HOW TO COMPLETE THIS TASK:
Please work out how many of the lines below include "history". Only the number should be given.

Records from a collection:
>>>>>

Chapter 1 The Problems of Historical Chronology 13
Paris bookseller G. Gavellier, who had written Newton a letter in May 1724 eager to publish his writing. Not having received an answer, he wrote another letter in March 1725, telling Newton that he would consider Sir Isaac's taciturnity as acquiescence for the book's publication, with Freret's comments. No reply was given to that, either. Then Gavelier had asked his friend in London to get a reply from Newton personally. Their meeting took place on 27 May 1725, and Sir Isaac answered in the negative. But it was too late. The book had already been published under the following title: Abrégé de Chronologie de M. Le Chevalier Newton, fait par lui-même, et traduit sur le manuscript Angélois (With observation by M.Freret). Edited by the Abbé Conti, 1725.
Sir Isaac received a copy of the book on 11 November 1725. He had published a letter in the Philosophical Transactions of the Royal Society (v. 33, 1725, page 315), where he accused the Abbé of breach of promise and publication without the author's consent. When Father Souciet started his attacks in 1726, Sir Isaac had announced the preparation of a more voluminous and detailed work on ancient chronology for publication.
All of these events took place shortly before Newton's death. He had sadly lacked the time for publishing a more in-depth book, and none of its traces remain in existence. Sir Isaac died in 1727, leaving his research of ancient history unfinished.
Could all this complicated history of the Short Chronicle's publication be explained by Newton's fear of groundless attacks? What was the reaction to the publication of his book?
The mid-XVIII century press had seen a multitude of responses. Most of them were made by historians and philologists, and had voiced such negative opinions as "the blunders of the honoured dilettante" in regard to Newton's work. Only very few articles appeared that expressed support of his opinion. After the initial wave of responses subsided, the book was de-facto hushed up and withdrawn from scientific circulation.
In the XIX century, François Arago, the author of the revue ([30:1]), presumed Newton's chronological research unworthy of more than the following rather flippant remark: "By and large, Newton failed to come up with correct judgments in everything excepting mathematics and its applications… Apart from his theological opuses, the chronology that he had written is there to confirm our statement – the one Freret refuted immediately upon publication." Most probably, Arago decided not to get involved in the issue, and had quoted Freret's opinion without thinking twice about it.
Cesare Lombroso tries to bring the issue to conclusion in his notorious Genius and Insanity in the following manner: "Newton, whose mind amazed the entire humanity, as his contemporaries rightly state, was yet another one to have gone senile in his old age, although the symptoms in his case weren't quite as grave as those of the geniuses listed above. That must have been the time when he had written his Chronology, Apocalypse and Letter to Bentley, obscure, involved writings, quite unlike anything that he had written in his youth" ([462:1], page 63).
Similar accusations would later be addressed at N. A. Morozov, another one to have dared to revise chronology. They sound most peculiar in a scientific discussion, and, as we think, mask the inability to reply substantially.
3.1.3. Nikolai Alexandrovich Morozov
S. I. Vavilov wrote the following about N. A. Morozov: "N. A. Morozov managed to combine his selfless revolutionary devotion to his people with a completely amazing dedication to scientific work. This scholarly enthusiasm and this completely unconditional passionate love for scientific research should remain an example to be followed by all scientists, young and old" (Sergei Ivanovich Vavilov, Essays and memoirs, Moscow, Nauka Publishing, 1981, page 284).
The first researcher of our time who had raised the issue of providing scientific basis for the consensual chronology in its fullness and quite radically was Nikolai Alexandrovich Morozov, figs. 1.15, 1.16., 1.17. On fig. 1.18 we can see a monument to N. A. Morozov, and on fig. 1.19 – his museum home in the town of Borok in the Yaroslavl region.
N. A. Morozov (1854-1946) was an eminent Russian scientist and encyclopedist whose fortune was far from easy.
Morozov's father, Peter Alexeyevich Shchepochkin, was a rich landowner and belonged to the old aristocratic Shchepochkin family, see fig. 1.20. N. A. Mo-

<<<<<

EXERCISE RESULT:
2